Les Cabannes, Tarascon-sur-Ariège, sa race de moutons peut-être liée aux foires de mai et septembre. A proximité, la grotte de Lombrives où cinq-cents hérétiques furent emmurés vivants par l’inquisiteur et futur pape benoît XII (1328), celle de Niaux renfermant des peintures de bisons, de chevaux et d’autres bêtes encore, sur les parois, celle de la Vache, elle, habitée (harpons, os et bois d’animaux sculptés)...

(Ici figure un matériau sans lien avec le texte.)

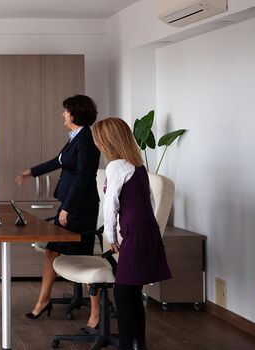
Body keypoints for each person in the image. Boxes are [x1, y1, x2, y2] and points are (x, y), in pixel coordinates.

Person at [15, 94, 101, 330]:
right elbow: (59, 161)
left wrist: (68, 208)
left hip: (81, 208)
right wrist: (30, 172)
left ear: (75, 113)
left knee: (85, 259)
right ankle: (43, 301)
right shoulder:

Plus bas dans la vallée, Foix et son château, de mille ans d’âge, symbole entre les XIe et XIIIemes siècles, d’une résistance culturelle occitane, lié au renom de ses comtes dont Gaston Febus (1331-1391) et Henri IV (1553-1610) qui apporta ses possessions au domaine de la couronne. Jamais pris, le château offre un cachet certain à la plus petite préfecture de France. Sa tour ronde de 32 mètres et ses tours carrées lui donnent l’allure d’un aïeul bien conservé. Il en impose. En haut, exposées, des pièces d’artillerie médiévale, à savoir, un trébuchet et une pierrière, arme de défense des femmes et des enfants (un des projectiles ainsi lancés causa la mort de Montfort [1150-1218] lors du siège de Toulouse). Le château appartint à Gaston Febus, comte de Foix mais surtout seigneur de Béarn... on lui devrait « Se Canto », la chanson avec les Pyrénées empêchant de voir l’aimée (exaltation peu sincère de sa part quand on sait qu’une sombre histoire de dot est à l’origine du rejet sinon de la répudiation de l’épouse). Dépassant cette réalité, la chanson est néanmoins considérée à présent en tant qu’hymne occitan.

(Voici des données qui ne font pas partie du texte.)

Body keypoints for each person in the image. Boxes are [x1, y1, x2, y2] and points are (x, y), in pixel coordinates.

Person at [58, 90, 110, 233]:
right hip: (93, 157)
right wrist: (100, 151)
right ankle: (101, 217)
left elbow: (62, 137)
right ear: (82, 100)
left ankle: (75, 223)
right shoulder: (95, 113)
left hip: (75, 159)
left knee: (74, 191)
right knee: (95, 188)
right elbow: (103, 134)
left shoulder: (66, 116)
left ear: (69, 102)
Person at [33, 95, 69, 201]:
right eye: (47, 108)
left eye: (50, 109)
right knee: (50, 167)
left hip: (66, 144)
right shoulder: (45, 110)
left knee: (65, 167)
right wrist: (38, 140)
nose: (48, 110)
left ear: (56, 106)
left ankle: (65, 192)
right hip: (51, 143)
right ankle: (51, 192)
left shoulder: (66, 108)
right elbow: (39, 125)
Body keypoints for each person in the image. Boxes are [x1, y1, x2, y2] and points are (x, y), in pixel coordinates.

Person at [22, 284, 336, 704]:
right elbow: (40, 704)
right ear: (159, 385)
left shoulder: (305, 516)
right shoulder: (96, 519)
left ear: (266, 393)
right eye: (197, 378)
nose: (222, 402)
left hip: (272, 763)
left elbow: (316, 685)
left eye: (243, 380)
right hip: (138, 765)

L’Ariège des vallées montagneuses, au-dessus de l’Arize, Montagagne justement, le village perdu d’où descendent mes ancêtres, une histoire de malnutrition sinon de ventres creux, de « Demoiselles » en guerre contre l’autorité oppressive interdisant les forêts aux défavorisés. Mon patronyme y est commun, de la plaine aux Pyrénées ariégeoises, Couserans du Salat et de ses affluents, ses cascades, cirques et sommets, fromages, myrtilles, traces d’ours et de néo-ruraux.   

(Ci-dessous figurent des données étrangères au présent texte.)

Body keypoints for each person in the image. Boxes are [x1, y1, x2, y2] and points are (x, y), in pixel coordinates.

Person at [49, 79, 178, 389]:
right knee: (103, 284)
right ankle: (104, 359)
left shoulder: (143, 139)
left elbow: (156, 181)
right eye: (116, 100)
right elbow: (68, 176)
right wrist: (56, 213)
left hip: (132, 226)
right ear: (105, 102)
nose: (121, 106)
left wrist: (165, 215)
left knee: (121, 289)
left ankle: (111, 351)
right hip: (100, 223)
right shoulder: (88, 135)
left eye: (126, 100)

Montagnes occitanes avec plus à l’ouest la langue mise à l’honneur par Nadau, si fédérateur d’une identité occitane... La Haute-Garonne se résumera peut-être à une boîte de camembert Mariotte puisque, la faim qui vient en mangeant peut se prolonger en fringale de géographie. 

le cousin Baptiste 1968

Retrouvons la rivière, la plaine fertile le long de l’Ariège, le cousin Baptiste dans la plaine de Pamiers... C’est surtout le rugby, avec ses phases finales du championnat de France, qui m’a rendu boulimique de ces contrées lointaines : mes premières pommes dauphine au restaurant (Varilhes), mes premières vaches puisque à l’instar du camembert Mariotte, nos yaourts en pots de verre venaient de Rieucros.   

Et tous ces petits pays entre l’Ariège et l’Aude, la vallée de l’Hers en gros, le Pays d’Olmes, Montségur des Cathares,

Lavelanet du jais, de l’osier, de la corne, des laines, des noisettes et du gardien chauve de l’équipe nationale championne du monde, le Quercorbès, la Piège, le Razès (les amandiers en fleur d’Achille Laugé à Cailhau), la Malepère, toute une mosaïque de petits pays aux noms et à l’existence méconnus.